Enabling Dual Stack on LinkedIn CDNs
January 19, 2018
A few months ago, LinkedIn surpassed the 50% IPv6 traffic milestone. In this post, we will look into the methodology we adopted to measure performance as we enabled IPv6 on our content delivery networks (CDNs), and share some key results of our performance analysis. We hope this information will help readers who are undertaking similar networking changes.
The Edge SRE team runs LinkedIn’s edge infrastructure, including four external CDNs, an in-house CDN, three Domain Name System (DNS) platforms, and all LinkedIn points of presence (PoPs). We build and manage tools to automate all aspects of our Edge stack.
We began to transfer our network traffic from IPv4 to IPv6 for several reasons, including the fact that the internet is running out of IPv4 addresses, and that IPv6 can be faster than IPv4, especially on mobile networks (the source of a majority of our member traffic). In 2013, we enabled IPv6 dual stack on our production mail servers. In 2014, we enabled it across all our data centers and CDNs, except for our CDNs in China. However, due to limited IPv6 coverage on some of our CDNs, the performance of their dual stack networks was not on par with the IPv4-only networks. In 2016, LinkedIn onboarded two new CDN partners, but we decided to hold off on enabling IPv6 until we had analyzed the performance of their dual stack networks and addressed any issues that we found.
Enabling IPv6 on a third-party CDN is trivial. A CDN will typically convert your provisioned CNAME to support a dual stack configuration or will provide a new CNAME that is dual stack enabled.
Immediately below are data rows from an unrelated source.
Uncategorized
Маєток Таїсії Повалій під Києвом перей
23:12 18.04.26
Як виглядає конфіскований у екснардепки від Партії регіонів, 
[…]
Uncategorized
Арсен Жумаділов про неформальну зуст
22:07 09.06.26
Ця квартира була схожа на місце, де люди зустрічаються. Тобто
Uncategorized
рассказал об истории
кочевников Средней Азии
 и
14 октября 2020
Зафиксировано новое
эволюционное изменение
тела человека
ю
For our pre-ramp performance analysis, our CDNs provided dual stacked test CNAMEs to work with.
Our objective was to enable IPv6 without impacting our members. Site reliability is important to LinkedIn and part of our "Members First" company values. We wanted to ensure that there was no negative impact to member experience on the site as a result of us starting to serve content over dual stack networks.
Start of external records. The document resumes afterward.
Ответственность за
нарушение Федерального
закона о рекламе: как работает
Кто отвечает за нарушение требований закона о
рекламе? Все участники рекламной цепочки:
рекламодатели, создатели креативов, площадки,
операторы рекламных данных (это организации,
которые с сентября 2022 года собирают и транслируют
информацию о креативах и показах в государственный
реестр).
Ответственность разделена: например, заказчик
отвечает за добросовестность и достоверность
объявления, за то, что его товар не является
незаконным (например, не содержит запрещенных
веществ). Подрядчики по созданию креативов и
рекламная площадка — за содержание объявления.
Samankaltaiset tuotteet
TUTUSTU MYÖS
We leveraged a mix of third-party real-user measurement (RUM) using Cedexis and synthetic monitoring (Catchpoint) during the pre-ramp phase:
We used Cedexis to measure member performance and availability of a test object on our CDNs. We grouped our results by country and then by ASNs that carry a majority of LinkedIn’s traffic.
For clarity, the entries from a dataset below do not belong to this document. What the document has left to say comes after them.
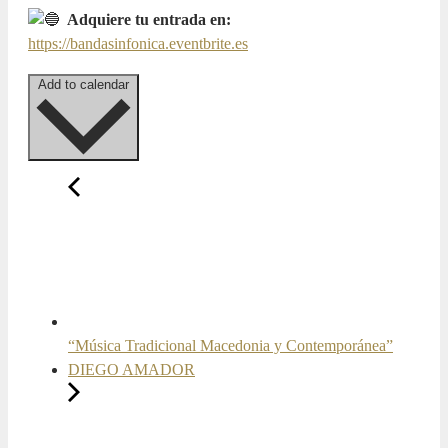
Adquiere tu entrada en:
https://bandasinfonica.eventbrite.es
Add to calendar
“Música Tradicional Macedonia y Contemporánea”
DIEGO AMADOR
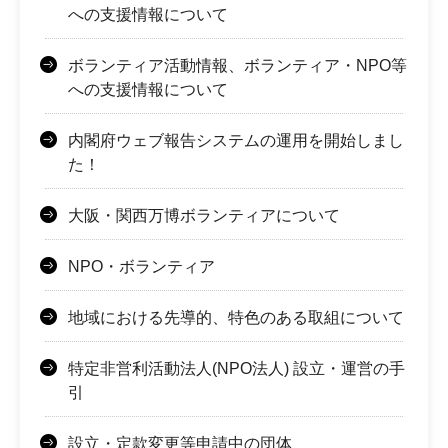
への支援情報について
ボランティア活動情報、ボランティア・NPO等
への支援情報について
内閣府ウェブ報告システムの運用を開始しまし
た！
大阪・関西万博ボランティアについて
NPO・ボランティア
地域における先導的、特色のある取組について
特定非営利活動法人(NPO法人) 設立・運営の手
引
設立・定款変更等申請中の団体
Catchpoint was used to dig deeper into performance and availability issues that surfaced during the experiment.
We uncovered a number of possible member-impacting issues over the course of this testing.
We noticed DNS resolution issues over IPv6 with one of our CDN partners in a major region in India. We worked closely with the provider on this issue, and they eventually set up an IPv6-enabled DNS PoP in the region, making resolution times significantly better.
From this experience, we determined that it was important to monitor network timing metrics, such as DNS, connect, SSL, request, and response times, when evaluating how the shift to IPv6 affects members.
Optimizing CDN usage
One of our CDN partners had limited IPv6 coverage on their PoPs, and targeted measurements showed clear corresponding performance degradation over IPv6 for members in that area. LinkedIn uses RUM-based DNS to steer traffic to CDN providers and work around such performance issues. With RUM DNS, member browsers and mobile clients report how fast a CDN is for a given network, and members on the same network are then steered to the most optimal CDN. As a result, DNS RUM steering can be used to limit member impact if there are issues.
We found that members in a certain geography were being misrouted over IPv6 to distant CDN edges, rather than the edges closest to them. Some providers’ dual stack network maps are different than their IPv4-only networks, which can result in routing discrepancies and affect performance. We worked with the CDN partner, who in turn worked with their upstream provider, to fix the routing in these instances. This illustrated the importance of identifying incorrect routes when troubleshooting IPv6 issues.
These headers gives us the ability to slice the RUM data by client IP version.
Findings of post-ramp analysis
- In North America and Europe, the performance of IPv6 dual stacked networks was on par with IPv4 networks, and in some cases, was better.
- In India, there is still room for improvement because there is limited PoP coverage in this region from providers; however, with modern browsers, we rely on Happy Eyeballs to fallback to IPv4 when needed.
- We need increased IPv6 support from carriers in China. According to APNIC, IPv6 usage in China is still less than 2% in 2017.
We’ve analyzed the navigation timing API data and we’re beginning to unravel the resource timing API for new discoveries and optimizations. We’ve completed our analysis for desktop members, but we want to surface the same data for mobile members. As we continue to sift through data, we’ll have a better understanding of which areas we can concentrate on for improvement. As IPv6 adoption continues to grow, we expect performance and availability of IPv6 networks to surpass IPv4.